If we want to think about the impact of telemedicine in the time of COVID-19—it has been a major lifesaver for many of our patients. I will give you an example. During the early months of the pandemic in March and April of 2020, more than 98% of our patients at The [The Charles Shor] Epilepsy Center at Cleveland Clinic were seen and managed through telemedicine—98%.

Telemedicine made it easy for us to switch and transition many of our patients from in-person office visits to virtual visits almost overnight. It enabled us to ensure a continuity of care, a continuity of addressing the issues that some of our patients were dealing with. Part of the stress that came from COVID-19 was the fear that it instilled in the minds of many, particularly those with preexisting conditions, including epilepsy. Telemedicine enabled us to avoid any interruption to this continuity of care, to send patients prescriptions whenever they needed, to address some of these questions they would have, to determine whether a higher level of care was needed, and to get the patient to where they are supposed to be.

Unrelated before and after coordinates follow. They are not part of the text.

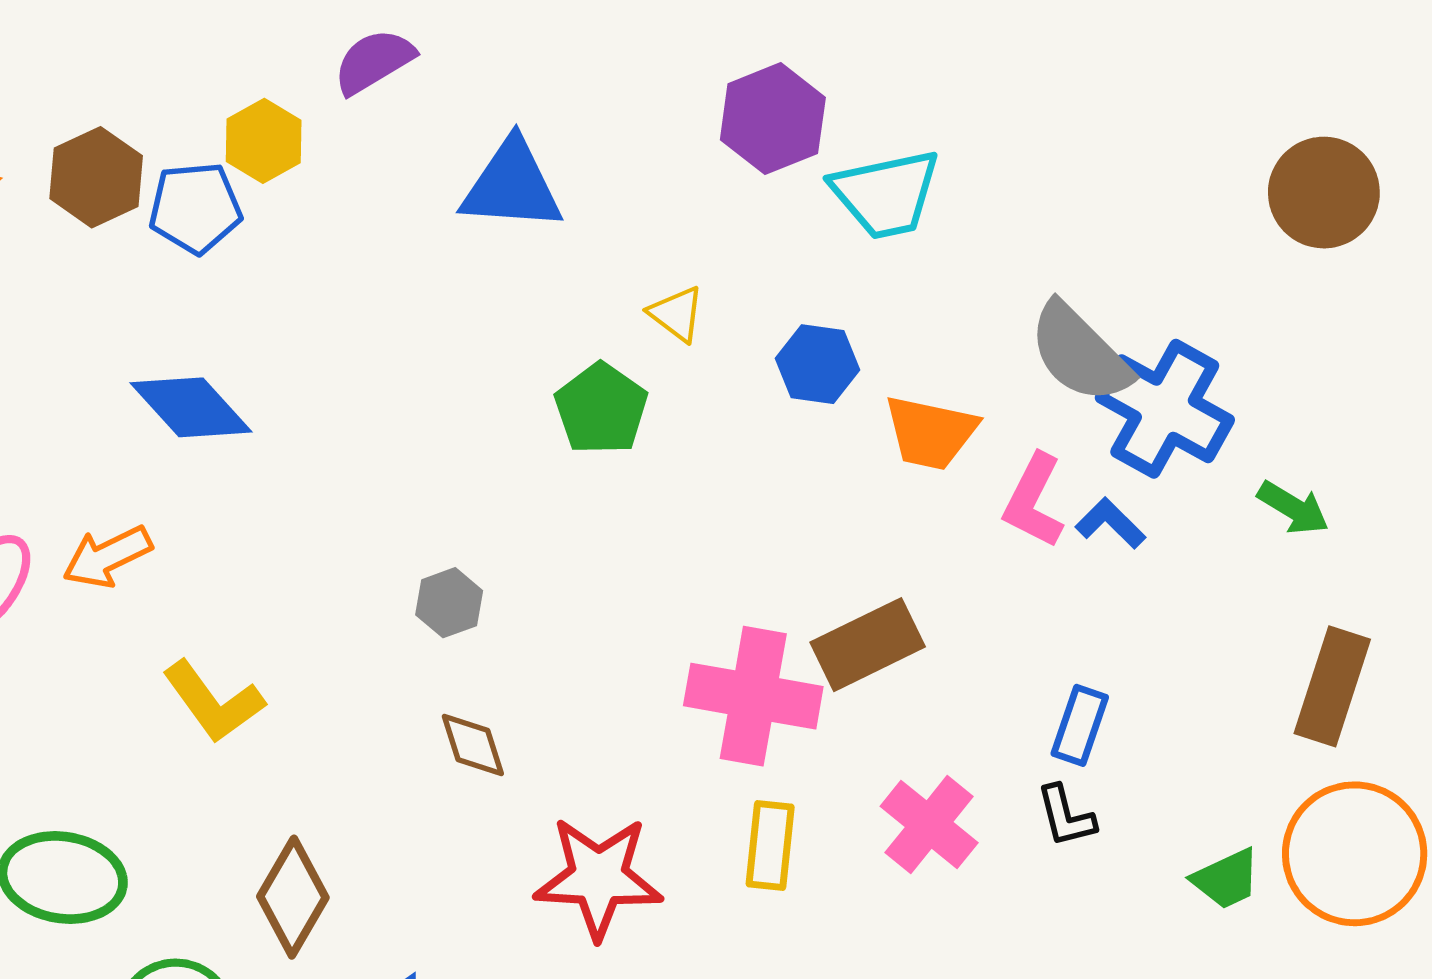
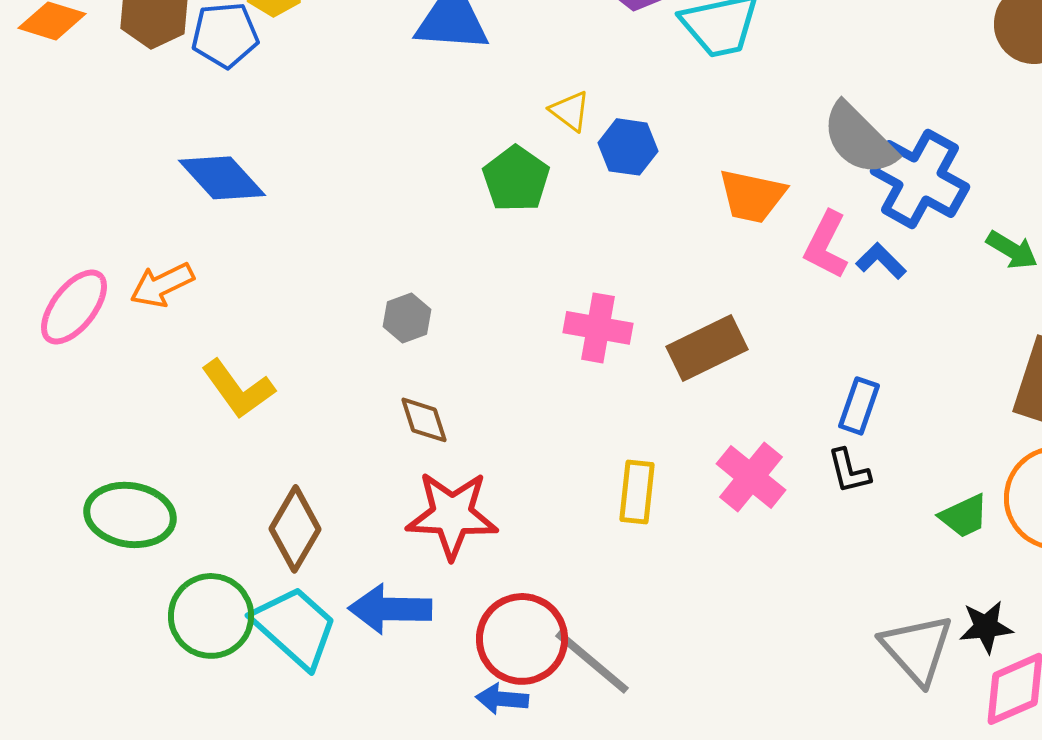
blue hexagon: (817, 364) -> (628, 147), moved
pink cross: (753, 696) -> (598, 328), moved, size x0.7
red star: (598, 878) -> (452, 515), moved

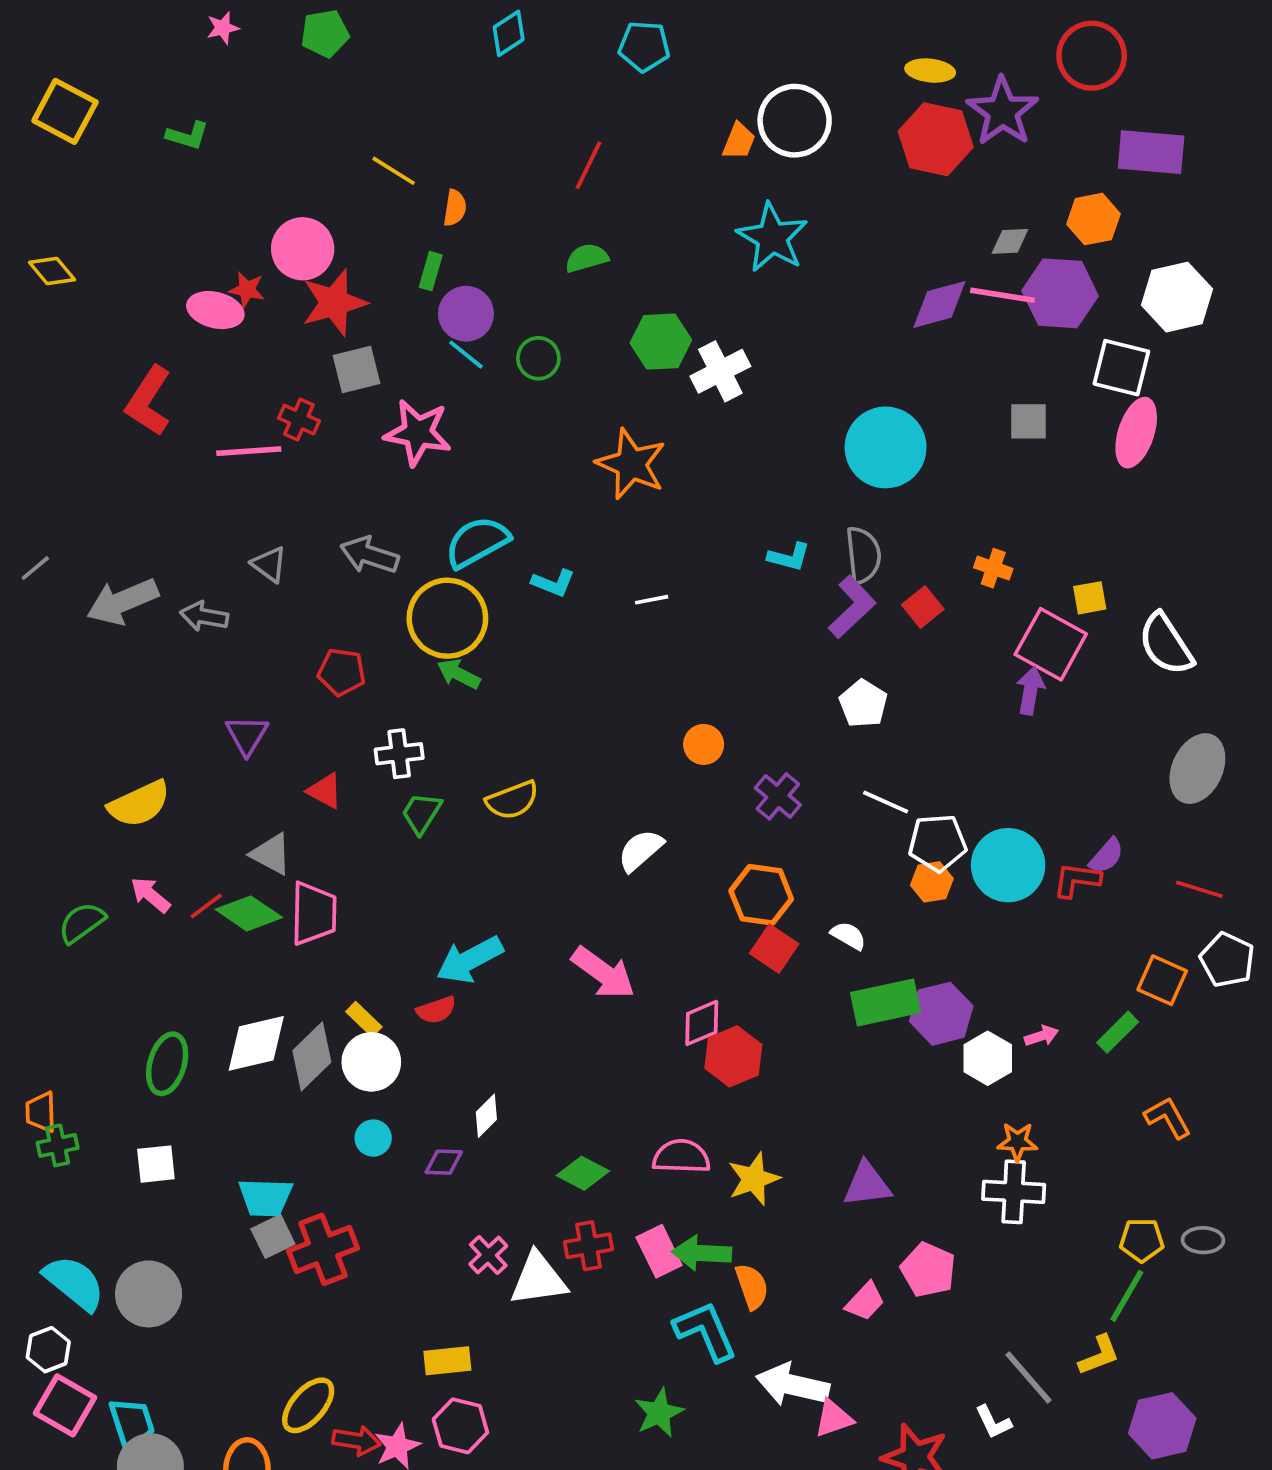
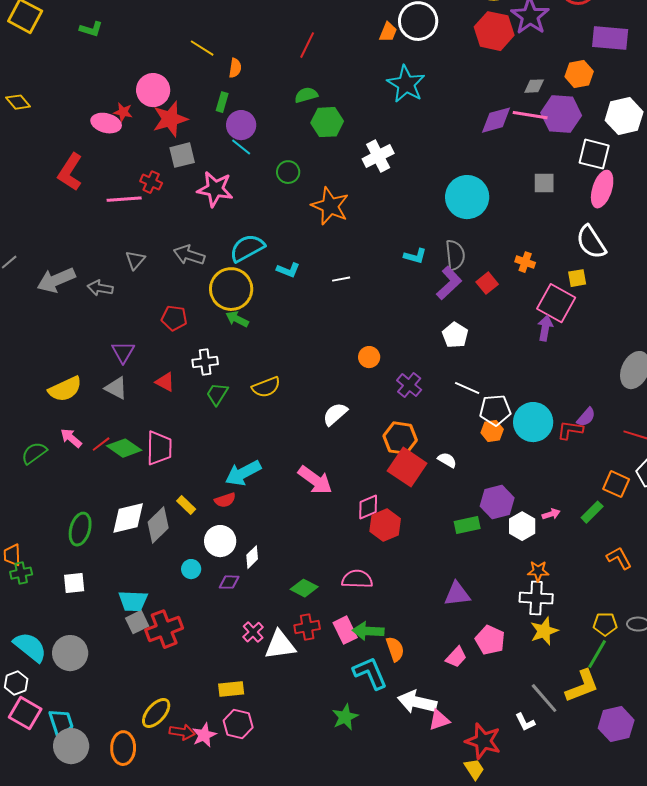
green hexagon: (661, 342) -> (327, 122), moved
green circle: (538, 358) -> (288, 172), moved
gray triangle: (269, 564) -> (135, 260), turned 35
white semicircle: (1166, 644) -> (591, 242), moved
gray triangle: (271, 854) -> (116, 388), moved
red square: (774, 949) -> (407, 467), size x1.5
green rectangle: (886, 1003) -> (467, 525), moved, size x0.7
white circle: (371, 1062) -> (220, 541), moved
yellow star: (754, 1179) -> (544, 631), moved
yellow L-shape: (1099, 1355) -> (582, 686), size x1.5

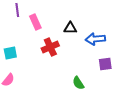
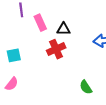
black triangle: (70, 28) -> (64, 29), moved

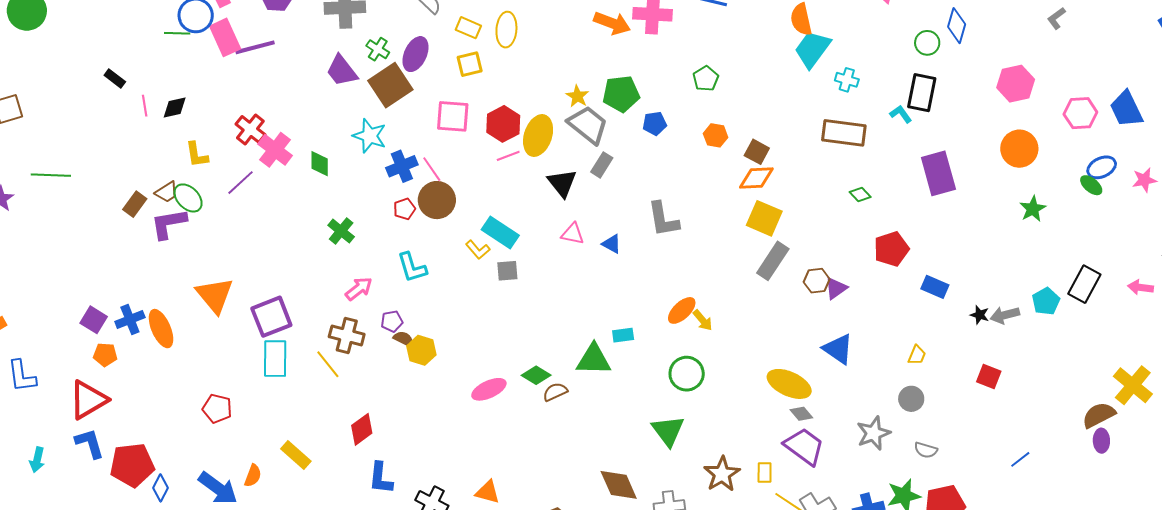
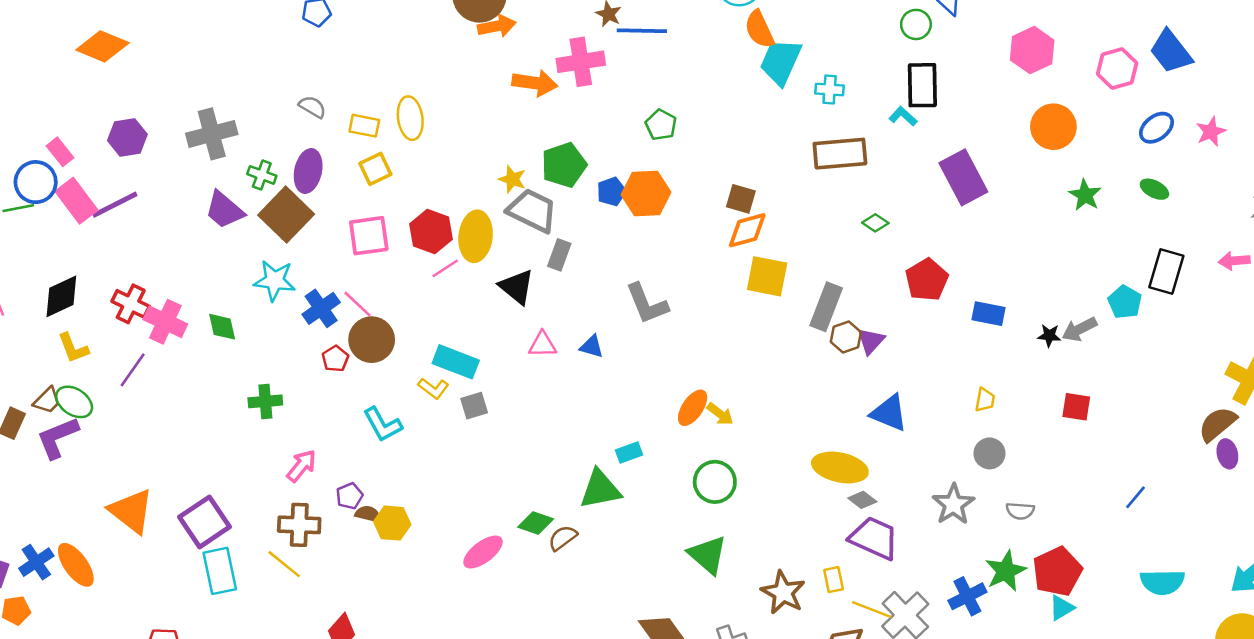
black diamond: (175, 107) -> (61, 296), moved, size x1.4
orange hexagon: (716, 135) -> (646, 194), moved, size x1.6
green ellipse: (1091, 185) -> (1154, 189), moved
green cross: (341, 231) -> (265, 401), turned -32
gray rectangle: (773, 261) -> (826, 307), moved
cyan L-shape: (412, 267) -> (383, 425), moved

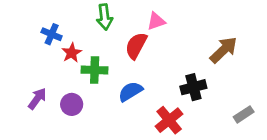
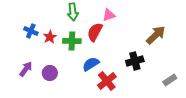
blue cross: (52, 34) -> (31, 31), moved
green cross: (95, 70) -> (72, 41), moved
red cross: (169, 120) -> (107, 81), moved

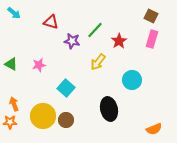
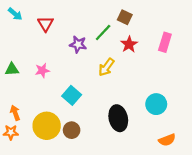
brown square: (151, 16) -> (125, 17), moved
red triangle: (51, 22) -> (46, 24), moved, turned 42
green triangle: (11, 64) -> (12, 69), turned -32
cyan circle: (132, 80) -> (156, 104), moved

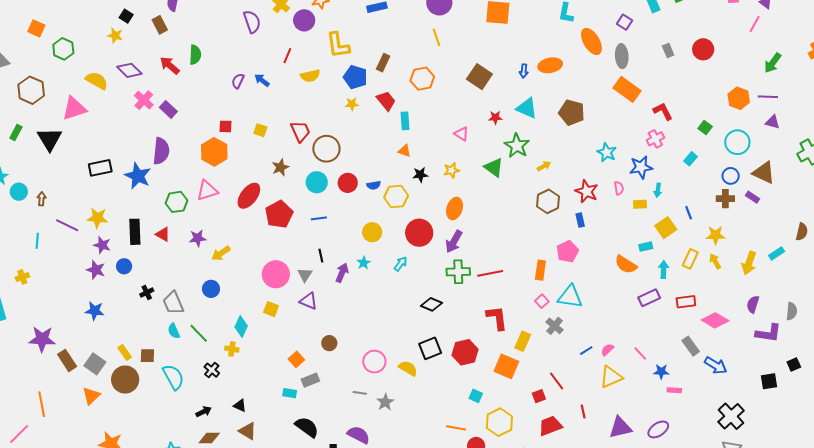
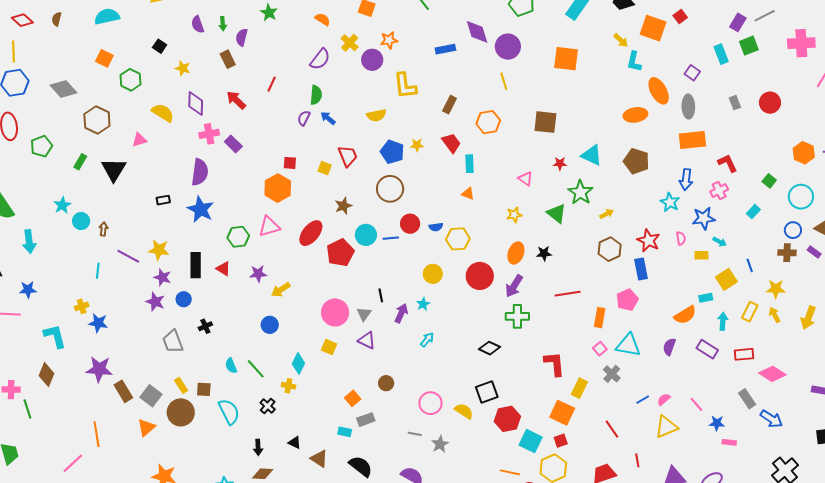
black square: (126, 16) -> (160, 46), moved
purple semicircle: (252, 22) -> (320, 59), turned 55
green semicircle: (195, 55) -> (316, 95), moved
red line: (287, 56) -> (272, 84), moved
orange ellipse: (550, 65) -> (635, 115), moved
purple diamond: (129, 70) -> (196, 104), turned 45
blue arrow: (524, 71) -> (686, 180), moved, size x1.5
blue pentagon: (355, 77) -> (392, 152), moved
brown square: (479, 77) -> (545, 122), turned -30
orange rectangle: (627, 89) -> (692, 140), turned -44
pink cross: (144, 100) -> (209, 134), turned 36
pink triangle: (74, 108) -> (139, 140), size x0.6
red trapezoid: (300, 131) -> (348, 156), moved
purple semicircle: (161, 151) -> (200, 172), moved
black rectangle: (100, 168) -> (163, 200), size x0.6
black star: (420, 175) -> (544, 253), moved
cyan circle: (317, 182) -> (366, 235), moved
cyan arrow: (658, 190) -> (720, 242), turned -72
blue line: (319, 218) -> (391, 238), moved
blue rectangle: (580, 220) -> (641, 269), size x1.5
cyan arrow: (401, 264) -> (427, 340), moved
orange semicircle: (626, 265) -> (685, 315), turned -65
red line: (490, 273) -> (568, 294), moved
purple rectangle: (649, 298) -> (707, 349), turned 55
gray trapezoid: (173, 303) -> (173, 341), moved
purple semicircle: (753, 304) -> (669, 347), moved
blue star: (95, 311) -> (98, 323), moved
red hexagon: (465, 352) -> (507, 419), moved
cyan square: (476, 396) -> (531, 441), size x1.6
red square: (539, 396) -> (561, 441), moved
black arrow: (204, 412) -> (258, 447), turned 112
brown triangle: (248, 431) -> (319, 459), moved

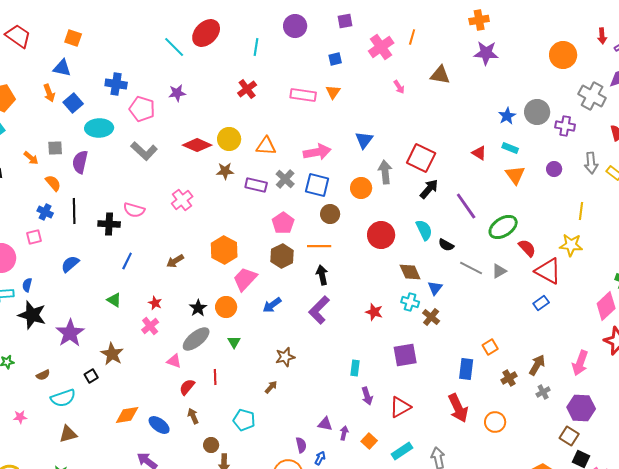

Now that we are in the later stages of the pandemic, where many of us feel more comfortable being in public, especially after being fully vaccinated, has this change affected our patients’ compliance or adherence to medication and overall epilepsy care? I do not think it did. Actually, it made some patients who would prefer in-patient visits more comfortable coming to the clinic. Some patients may have avoided being seen because they did not even have the means, in some situations, to connect with us through the virtual environment. Some patients really valued the direct interaction with their physician much more, so they may have postponed their care. In some situations, this may have resulted—I don’t have proof of this—in them not taking the medication as prescribed, or running out of medication in some of these situations. 

Now that we have this hybrid practice in our environment, it is about getting patients to do whatever they are comfortable with. Some patients tell me, “I’m so happy that I’m able to see you in person.” Others say, “You know what, I don’t know. Unless you tell me I need to come back to see you in person, I would feel more comfortable continuing my treatment this way forever.” This has given our patients more choices and more options for us to connect with our patients to make sure we are giving them the care they all need.